The findings suggest those investments are tied to a broader strategic objective: monetizing consumer attention during active shopping moments.
Online Grocery Still Struggles With “Discovery”
The report also highlights one of the continuing structural challenges facing grocery e-commerce platforms.
Canada’s online grocery market is now valued at approximately $3.84 billion USD, with click-and-collect accounting for roughly 46% of all online grocery orders. Consumers continue embracing digital convenience, particularly when avoiding delivery fees, but online grocery platforms still face limitations in replicating the spontaneous experimentation that occurs naturally inside stores.
The contrast between in-store and online impulse behaviour illustrates that challenge clearly.
Nearly half of Canadians reported making spontaneous in-store purchases of new products, substantially higher than the 30% who reported similar behaviour online.
That gap points toward a growing issue within grocery e-commerce often described as a “discovery gap.” Digital grocery platforms perform efficiently when consumers are replenishing known items or shopping from predetermined lists. However, they remain less effective at recreating the sensory and behavioural conditions that encourage experimentation.
Physical grocery stores still hold major advantages in areas such as visibility, tactile engagement, impulse merchandising, sampling, and real-time comparison shopping.
The challenge is particularly important because product trial often drives higher-margin purchases and increases basket size, both of which remain strategically important for grocers operating in a highly competitive and inflation-sensitive environment.

Utility and Trust Are Becoming More Important Than Branding
Another notable takeaway from the research is the growing shift toward utility-driven consumer engagement.
Canadians continue consuming large amounts of food-related content, but they increasingly prioritize practical information over traditional brand messaging. Leger found that 46% of consumers actively seek recipes, while 40% search for deals and savings opportunities.
At the same time, many consumers appear skeptical about the broader influence of marketing itself. Only 43% of Canadians said food information meaningfully impacts their purchasing behaviour, while 57% reported that such content has little or no influence.
Even social media influence appears more nuanced than many marketers assume.
Younger consumers remain more likely to discover products through Instagram and TikTok, yet trust in those platforms trails more traditional and interpersonal sources. Family recommendations and in-store sampling ranked significantly higher in perceived reliability.
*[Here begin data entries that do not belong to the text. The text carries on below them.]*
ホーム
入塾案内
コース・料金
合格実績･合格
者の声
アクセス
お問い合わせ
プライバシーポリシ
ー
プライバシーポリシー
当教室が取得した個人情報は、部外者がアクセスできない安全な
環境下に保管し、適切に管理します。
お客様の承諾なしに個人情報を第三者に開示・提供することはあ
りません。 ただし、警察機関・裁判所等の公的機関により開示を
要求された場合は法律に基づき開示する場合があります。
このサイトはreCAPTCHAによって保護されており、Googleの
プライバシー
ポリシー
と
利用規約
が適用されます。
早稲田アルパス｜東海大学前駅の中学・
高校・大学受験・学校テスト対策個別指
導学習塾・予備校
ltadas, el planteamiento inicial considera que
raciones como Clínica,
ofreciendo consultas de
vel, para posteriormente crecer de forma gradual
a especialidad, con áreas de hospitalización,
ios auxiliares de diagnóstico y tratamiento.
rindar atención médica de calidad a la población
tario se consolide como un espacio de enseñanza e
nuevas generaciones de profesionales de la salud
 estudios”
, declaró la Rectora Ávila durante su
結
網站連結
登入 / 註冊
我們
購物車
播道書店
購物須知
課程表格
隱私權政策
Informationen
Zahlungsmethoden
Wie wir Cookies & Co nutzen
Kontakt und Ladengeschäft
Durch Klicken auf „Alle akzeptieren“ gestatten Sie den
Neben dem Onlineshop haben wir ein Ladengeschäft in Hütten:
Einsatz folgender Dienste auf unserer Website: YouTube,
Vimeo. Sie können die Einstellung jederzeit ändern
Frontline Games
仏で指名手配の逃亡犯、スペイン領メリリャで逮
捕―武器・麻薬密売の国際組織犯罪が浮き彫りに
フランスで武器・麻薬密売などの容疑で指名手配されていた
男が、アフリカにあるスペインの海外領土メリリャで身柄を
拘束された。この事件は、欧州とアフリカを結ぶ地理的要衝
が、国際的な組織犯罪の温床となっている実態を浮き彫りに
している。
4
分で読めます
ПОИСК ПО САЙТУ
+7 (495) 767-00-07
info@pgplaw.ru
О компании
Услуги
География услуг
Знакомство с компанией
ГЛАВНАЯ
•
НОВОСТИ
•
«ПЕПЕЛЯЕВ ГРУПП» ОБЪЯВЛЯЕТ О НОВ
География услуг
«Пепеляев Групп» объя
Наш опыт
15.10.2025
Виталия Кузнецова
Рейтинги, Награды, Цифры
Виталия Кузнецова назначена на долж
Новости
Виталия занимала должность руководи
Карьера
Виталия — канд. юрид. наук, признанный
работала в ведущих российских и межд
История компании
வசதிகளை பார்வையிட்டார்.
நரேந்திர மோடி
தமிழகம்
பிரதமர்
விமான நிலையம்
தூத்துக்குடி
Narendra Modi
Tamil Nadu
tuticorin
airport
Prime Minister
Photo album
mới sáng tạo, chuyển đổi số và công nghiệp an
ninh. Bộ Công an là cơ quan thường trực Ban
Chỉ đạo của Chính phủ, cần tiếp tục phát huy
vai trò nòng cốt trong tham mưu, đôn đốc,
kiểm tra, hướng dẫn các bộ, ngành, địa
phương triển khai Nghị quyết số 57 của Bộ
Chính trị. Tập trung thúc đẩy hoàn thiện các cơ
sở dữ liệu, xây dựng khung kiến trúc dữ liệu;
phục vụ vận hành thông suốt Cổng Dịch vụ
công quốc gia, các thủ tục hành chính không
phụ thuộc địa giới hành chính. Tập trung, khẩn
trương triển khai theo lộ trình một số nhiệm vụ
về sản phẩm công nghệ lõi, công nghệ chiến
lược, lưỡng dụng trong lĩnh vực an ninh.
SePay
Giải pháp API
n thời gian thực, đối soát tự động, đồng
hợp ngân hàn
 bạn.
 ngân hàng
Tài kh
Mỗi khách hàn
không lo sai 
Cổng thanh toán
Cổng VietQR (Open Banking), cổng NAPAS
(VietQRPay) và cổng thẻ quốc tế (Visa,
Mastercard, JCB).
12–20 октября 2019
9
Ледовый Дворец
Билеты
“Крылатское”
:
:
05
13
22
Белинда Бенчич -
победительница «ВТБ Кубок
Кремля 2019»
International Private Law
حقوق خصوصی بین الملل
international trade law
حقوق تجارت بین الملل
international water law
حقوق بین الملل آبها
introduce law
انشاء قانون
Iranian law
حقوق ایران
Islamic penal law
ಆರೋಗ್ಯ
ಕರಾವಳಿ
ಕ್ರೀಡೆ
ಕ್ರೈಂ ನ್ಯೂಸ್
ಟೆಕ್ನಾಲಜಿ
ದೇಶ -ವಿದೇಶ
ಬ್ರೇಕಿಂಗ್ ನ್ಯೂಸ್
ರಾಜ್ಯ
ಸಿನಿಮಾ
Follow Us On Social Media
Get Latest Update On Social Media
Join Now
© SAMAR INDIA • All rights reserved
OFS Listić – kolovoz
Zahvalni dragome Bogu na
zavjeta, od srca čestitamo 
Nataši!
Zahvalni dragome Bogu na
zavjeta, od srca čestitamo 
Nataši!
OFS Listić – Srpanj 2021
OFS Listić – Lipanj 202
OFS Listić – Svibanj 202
One of the report’s more surprising findings showed that flyers continue outperforming many digital channels in trust, particularly in Quebec and Atlantic Canada.
That persistence reflects how Canadian grocery shopping behaviour continues evolving in layered and sometimes contradictory ways. Consumers may browse recipes on social media, use retailer apps, and order groceries online, yet many still rely heavily on practical value cues, trusted recommendations, and highly visible in-store merchandising when making final purchasing decisions.
“Digital channels may continue to grow in reach, but the shelf remains one of the most effective places to convert interest into trial,” the report stated.
In many ways, the findings challenge the assumption that digital commerce is replacing physical grocery retail. Instead, they suggest the industry is evolving toward a hybrid model where digital platforms generate awareness and convenience, while stores remain the critical environment where discovery, trust, and purchasing decisions ultimately converge.